No, I'm not talking about climate change.

One change is a complication of draining the low land. Constantly pumping out water has allowed formerly saturated soil to shrink and settle. Gradually, over the last century, the ground under New Orleans has sunk.

Another change is a partly natural process. When a river floods, leaving the confines of its channel, its flow is spread over a much larger area and therefore slows down. In slower water, silt settles to the bottom. Much of this silt ends up on top of the river bank, where the water first slows down. Over time, with repeated flooding, a ridge builds up along the bank. Then the river floods less frequently, so more of the silt is dropped inside the river channel, instead of out on the floodplain. Eventually, the entire river can be raised above the surrounding land. In fact, the term "levee" comes from a French word meaning "lifted."

Of course, once there are buildings on a floodplain, people want to protect them, so they build the levees even higher, and the river floods even less frequently. More silt builds up in the riverbed, and less gets added to the floodplain. Slowly, slowly, the water level moves even higher compared to the land.

These changes, happening over most of the last century, and to some extent over the last three centuries, have put the city lower with respect to surrounding waters.

Then there are changes to the coastal marshlands. When a storm surge driven by a hurricane comes onto the Louisiana coast, it loses much of its height and force in a huge area of marshes. However, these marshes have been disappearing since the 1930s, when the levees of the Mississippi were raised for greater flood protection. Silt from floods used to build up the marshlands, but now that silt goes straight out into deeper water in the Gulf of Mexico. At the same time, the marshes have been eroding faster than before, because of numerous canals cut through them for shipping and oil exploration. Almost 2000 square miles of marshes have vanished since the 30s, and the loss continues at a rate of "roughly one acre every 33 minutes" (National Geographic, October 2004). If you start into the article I've linked, and the opening description of the hurricane's devastation seems slightly off, just notice when it was written.

Having read all this, I now realize that New Orleans wasn't always a disaster waiting to happen. Its vulnerability grew slowly over many decades. In the meantime it had already become a major port city, an important cultural centre, and a treasured place for hundreds of thousands, if not millions of people.

What happens now? How much of the city will be rebuilt? Can the artificial levees be built to withstand higher storm surges? What about the problems of subsidence, and silt deposition in the riverbed, and loss of coastal marshlands? What can be done to slow or reverse these changes? Or will they continue unabated? When the next major hurricane hits, will the devastation be even worse?

And why do I spend my time monitoring the regrowth of grass on old oil well sites?

Thursday, September 01, 2005

Crop checking

After all the wind and rain yesterday, and seeing the leaf-littered streets and my bedraggled, leaned-over garden, I was afraid to look at the crops.

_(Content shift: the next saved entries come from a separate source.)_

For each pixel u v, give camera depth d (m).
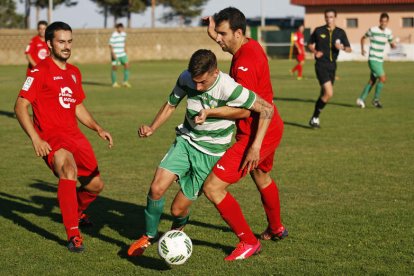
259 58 10.45
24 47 76.75
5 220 12.63
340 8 95.88
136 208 13.55
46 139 11.30
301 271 9.65
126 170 17.30
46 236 11.60
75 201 10.83
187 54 89.88
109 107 32.09
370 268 9.73
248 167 10.14
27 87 11.09
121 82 49.19
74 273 9.68
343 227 11.88
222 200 10.17
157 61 84.31
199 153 10.35
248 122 10.34
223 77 9.87
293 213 12.87
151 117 28.23
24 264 10.07
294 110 30.81
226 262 10.15
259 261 10.16
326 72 24.33
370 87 31.56
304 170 17.02
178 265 9.98
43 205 13.84
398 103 33.34
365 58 86.00
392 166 17.47
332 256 10.32
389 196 14.20
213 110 9.78
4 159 18.97
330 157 18.81
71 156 11.11
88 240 11.38
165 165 10.35
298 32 52.84
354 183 15.49
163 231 11.97
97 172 11.80
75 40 80.88
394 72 58.94
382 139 21.98
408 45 82.56
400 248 10.65
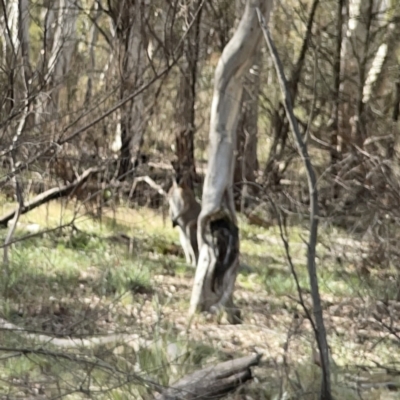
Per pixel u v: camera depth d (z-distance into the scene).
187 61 20.17
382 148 15.80
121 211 17.06
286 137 21.50
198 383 7.98
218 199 11.55
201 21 20.75
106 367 7.37
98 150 15.90
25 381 7.66
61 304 10.75
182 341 9.58
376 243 12.54
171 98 21.02
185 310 11.75
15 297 10.85
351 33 22.72
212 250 11.54
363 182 12.44
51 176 14.26
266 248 16.78
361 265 13.44
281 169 22.20
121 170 17.03
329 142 21.03
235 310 11.45
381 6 24.78
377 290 11.68
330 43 24.61
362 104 20.98
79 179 14.07
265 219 19.06
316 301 7.73
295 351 9.91
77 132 10.82
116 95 15.41
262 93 22.30
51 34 15.29
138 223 16.94
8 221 14.86
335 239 13.75
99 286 12.07
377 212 11.94
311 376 8.82
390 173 11.99
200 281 11.48
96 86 17.67
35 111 10.35
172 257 15.31
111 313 10.39
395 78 22.78
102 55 21.34
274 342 10.32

But as I drove out to an oil well site south of Carlyle today, I decided it could have been worse. (Keep in mind that I wasn't raised on a grain farm, so I'm not a good judge of crop condition, especially when I'm just driving by.) A lot of fields have been combined already, and there didn't seem to be many down in swath. I expected to see some lodging, but I only noticed a few small patches that were lying flat. I did see some fields that looked not quite right, as if most of the heads were bent over and only a scattering of them were still standing straight up. I'm wondering if it was hail, or just the cumulative effect of a whole day of gusty wind on a wet crop that's too ripe to straighten up again after.